§ **PROBLEM DETAILS**:
Ignoring the images, restate the records below word for word.

[Per-instance keypoint data]
Segment Open

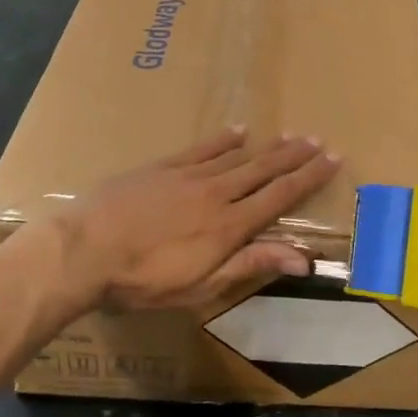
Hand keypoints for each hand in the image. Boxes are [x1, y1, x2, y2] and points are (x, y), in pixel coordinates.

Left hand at [54, 129, 340, 313]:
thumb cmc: (144, 280)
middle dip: (294, 156)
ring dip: (266, 146)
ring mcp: (188, 176)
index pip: (279, 196)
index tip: (332, 159)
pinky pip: (201, 149)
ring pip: (237, 156)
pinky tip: (238, 131)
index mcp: (230, 226)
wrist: (85, 249)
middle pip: (264, 170)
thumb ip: (251, 265)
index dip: (308, 178)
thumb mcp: (202, 286)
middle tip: (318, 140)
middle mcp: (217, 194)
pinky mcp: (162, 168)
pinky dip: (223, 140)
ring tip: (290, 134)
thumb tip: (303, 258)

Segment Closed

§ **SOLUTION TO THE EXERCISE**:
Hand keypoints for each hand in the image. Boxes are [x1, y1, x2, y2] and points are (x, y), in pixel coordinates.

Left hand at [54, 129, 340, 313]:
thumb cmc: (144, 280)
middle dip: (294, 156)
ring dip: (266, 146)
ring mcp: (188, 176)
index pip: (279, 196)
index tip: (332, 159)
pinky pip: (201, 149)
ring pip: (237, 156)
pinky tip: (238, 131)
index mcp: (230, 226)
wrist: (85, 249)
middle pip: (264, 170)
thumb ip: (251, 265)
index dip: (308, 178)
thumb mcp: (202, 286)
middle tip: (318, 140)
middle mcp: (217, 194)
pinky mcp: (162, 168)
pinky dip: (223, 140)
ring tip: (290, 134)
thumb tip: (303, 258)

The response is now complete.